--- DATASET ---

>>>>

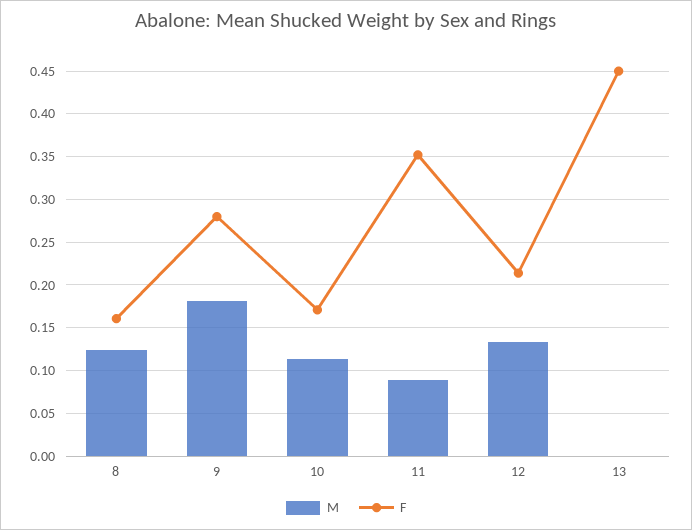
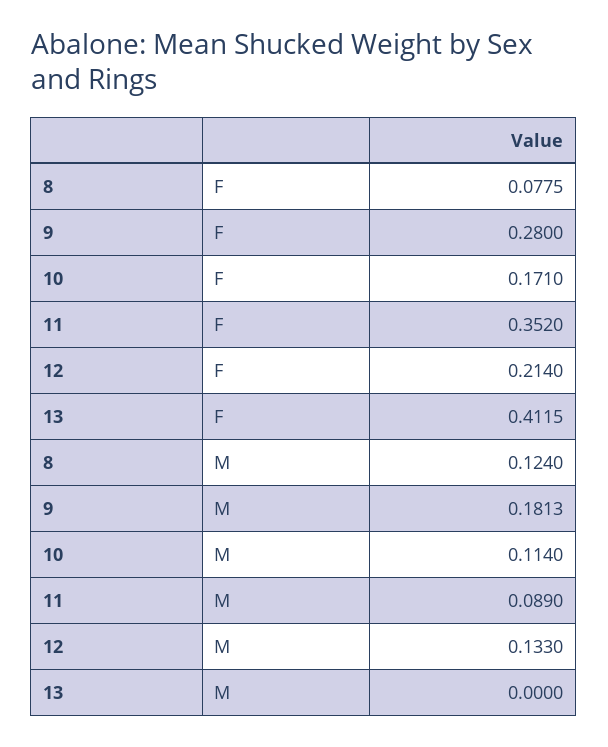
  {
    "M": {
      "8": 0.124,
      "9": 0.1813,
      "10": 0.114,
      "11": 0.089,
      "12": 0.133,
      "13": 0
    },
    "F": {
-     "8": 0.16,
+     "8": 0.0775,
      "9": 0.28,
      "10": 0.171,
      "11": 0.352,
      "12": 0.214,
-     "13": 0.45
+     "13": 0.4115
    }
  }

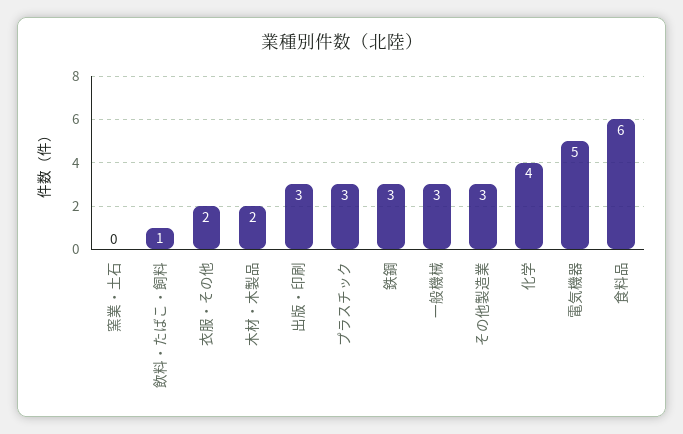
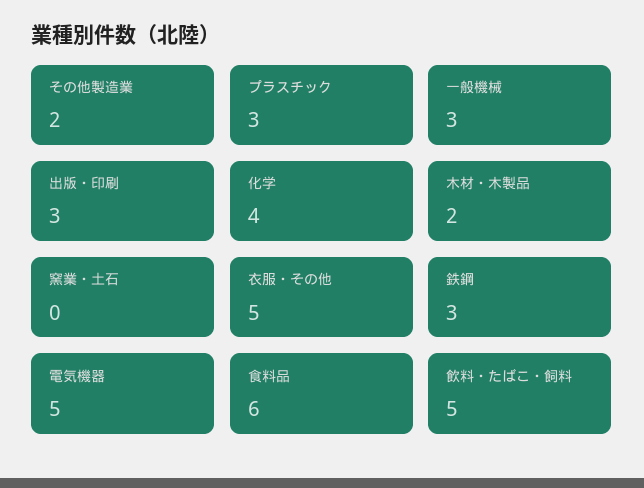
  {
    "窯業・土石": 0,
-   "飲料・たばこ・飼料": 1,
+   "飲料・たばこ・飼料": 5,
-   "衣服・その他": 2,
+   "衣服・その他": 5,
    "木材・木製品": 2,
    "出版・印刷": 3,
    "プラスチック": 3,
    "鉄鋼": 3,
    "一般機械": 3,
-   "その他製造業": 3,
+   "その他製造業": 2,
    "化学": 4,
    "電気機器": 5,
    "食料品": 6
  }

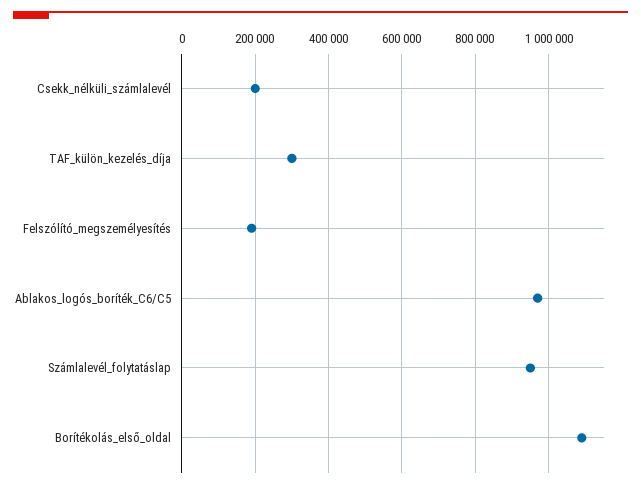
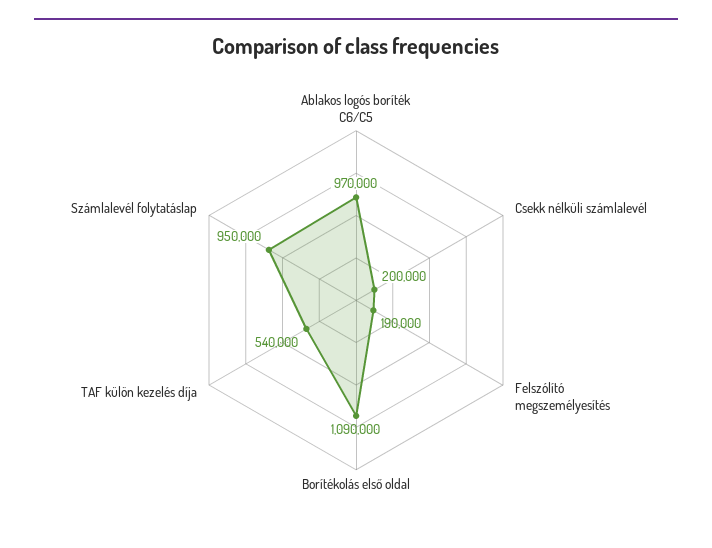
  {
    "Csekk_nélküli_számlalevél": 200000,
-   "TAF_külön_kezelés_díja": 300000,
+   "TAF_külön_kezelés_díja": 540000,
    "Felszólító_megszemélyesítés": 190000,
    "Ablakos_logós_boríték_C6/C5": 970000,
    "Számlalevél_folytatáslap": 950000,
    "Borítékolás_első_oldal": 1090000
  }

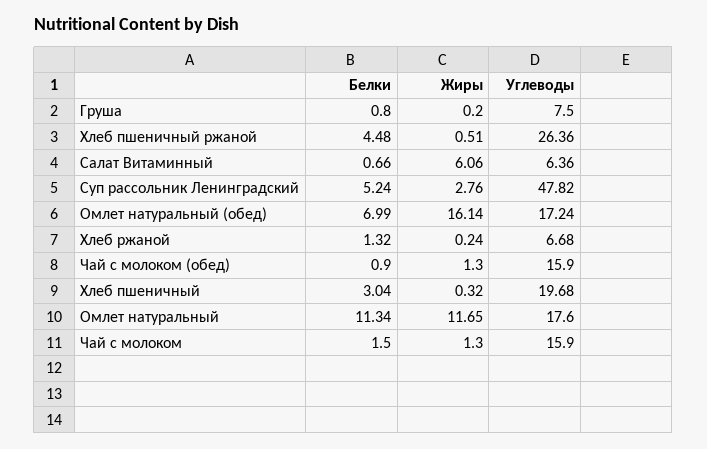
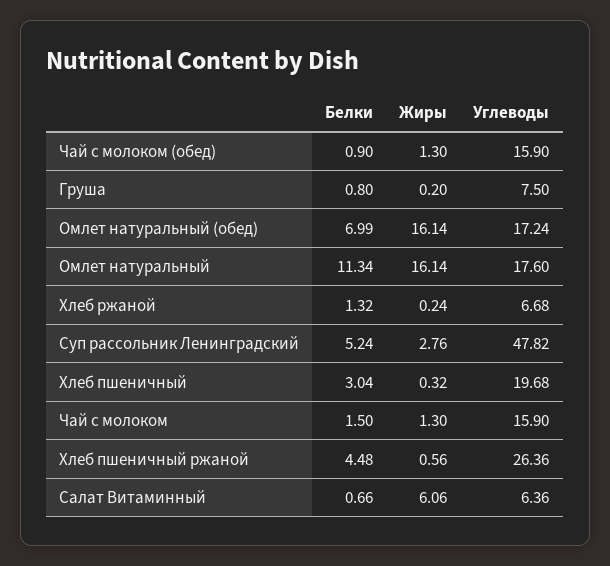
  {
    "Белки": {
      "Груша": 0.8,
      "Хлеб пшеничный ржаной": 4.48,
      "Салат Витаминный": 0.66,
      "Суп рассольник Ленинградский": 5.24,
      "Омлет натуральный (обед)": 6.99,
      "Хлеб ржаной": 1.32,
      "Чай с молоком (обед)": 0.9,
      "Хлеб пшеничный": 3.04,
      "Омлет натуральный": 11.34,
      "Чай с молоком": 1.5
    },
    "Жиры": {
      "Груша": 0.2,
-     "Хлеб пшеничный ржаной": 0.51,
+     "Хлеб пшеничный ржаной": 0.56,
      "Салат Витаминный": 6.06,
      "Суп рассольник Ленинградский": 2.76,
      "Омлет натуральный (обед)": 16.14,
      "Хлеб ржаной": 0.24,
      "Чай с молоком (обед)": 1.3,
      "Хлеб пшеничный": 0.32,
-     "Омлет натуральный": 11.65,
+     "Омлет натуральный": 16.14,
      "Чай с молоком": 1.3
    },
    "Углеводы": {
      "Груша": 7.5,
      "Хлеб пшеничный ржаной": 26.36,
      "Салат Витаминный": 6.36,
      "Суп рассольник Ленинградский": 47.82,
      "Омлет натуральный (обед)": 17.24,
      "Хлеб ржаной": 6.68,
      "Чай с молоком (обед)": 15.9,
      "Хлеб пшеничный": 19.68,
      "Омлет натуральный": 17.6,
      "Чай с молоком": 15.9
    }
  }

<<<<

--- WHAT YOU SHOULD DO ---
List all lines above in which the string "пшеничный" appears.

--- OUTPUT BELOW ---
      "Хлеб пшеничный ржаной": 4.48,
      "Хлеб пшеничный": 3.04,
-     "Хлеб пшеничный ржаной": 0.51,
+     "Хлеб пшеничный ржаной": 0.56,
      "Хлеб пшеничный": 0.32,
      "Хлеб пшеничный ржаной": 26.36,
      "Хлеб пшеничный": 19.68,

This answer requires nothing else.